4.2 Het wettelijk tuchtrecht voor beroepsbeoefenaren heeft in de eerste plaats tot doel, kort gezegd, in het algemeen belang een goede wijze van beroepsbeoefening te bevorderen. Het tuchtrecht komt tot gelding in een tuchtprocedure waarin, in het algemeen naar aanleiding van een klacht van een belanghebbende, wordt onderzocht of een beroepsbeoefenaar in overeenstemming met deze norm heeft gehandeld en, zo dit niet het geval is, of een maatregel kan worden opgelegd.

4.3 Zoals uit bestendige jurisprudentie blijkt, geldt als hoofdregel dat een gerechts-deurwaarder brieven met betrekking tot een bij hem in behandeling zijnde incasso binnen een redelijke termijn dient te beantwoorden. Omdat de gerechtsdeurwaarder ter zitting heeft erkend dat beantwoording van de brieven met betrekking tot het teveel betaalde bedrag van € 0,12 is uitgebleven, is dit onderdeel van de klacht terecht voorgesteld, zodat de klacht gelet daarop gegrond zal worden verklaard.

4.4 De Kamer ziet in de speciale omstandigheden van dit geval aanleiding om af te zien van het opleggen van een maatregel. Hiertoe heeft zij in overweging genomen dat klagers gemachtigde pas tot betaling is overgegaan van de hoofdsom en daarna van de verschuldigde kosten, nadat hij ettelijke malen tot betaling was gemaand. Hierbij is voorts meegewogen dat het hier om een futiel bedrag gaat.

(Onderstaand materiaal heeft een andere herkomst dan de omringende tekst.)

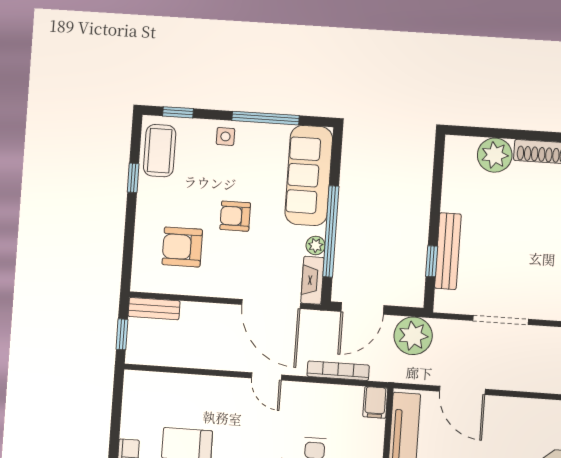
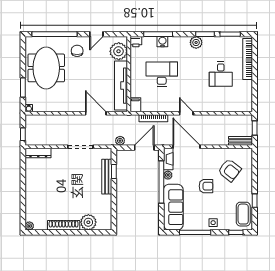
armchair: (182, 247) -> (230, 170), turned 38
plant: (413, 336) -> (120, 141), width x0.53, depth x0.53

4.5 De Kamer merkt nog op dat gesteld noch gebleken is dat het (op het kantoor) van de gerechtsdeurwaarder gebruikelijk is dat brieven niet worden beantwoord in zaken die zijn afgedaan.

4.6 Ten aanzien van de door klager verzochte veroordeling van de gerechtsdeurwaarder tot het betalen van schadevergoeding als kantoorkosten of een bedrag wegens smaad, wordt opgemerkt dat een tuchtrechtprocedure hiervoor - zo daar al aanleiding voor zou bestaan -  geen ruimte biedt.

5. Beslist wordt als volgt.

BESLISSING

De Kamer voor Gerechtsdeurwaarders:

-                     verklaart de klacht gegrond;

-                     ziet af van het opleggen van een maatregel.

Aldus gegeven door mr. E.R.S.M. Marres, voorzitter, A.W.J. Ros, (plaatsvervangend) voorzitter en  mr. M.J-M.L. Baudoin , (plaatsvervangend) lid en uitgesproken ter openbare terechtzitting van 30 december 2011 in tegenwoordigheid van de secretaris.

Tegen deze beslissing kan klager/klaagster binnen dertig dagen na dagtekening van verzending van het afschrift van de beslissing hoger beroep instellen bij het Gerechtshof te Amsterdam, Postbus 1312, 1000 BH Amsterdam.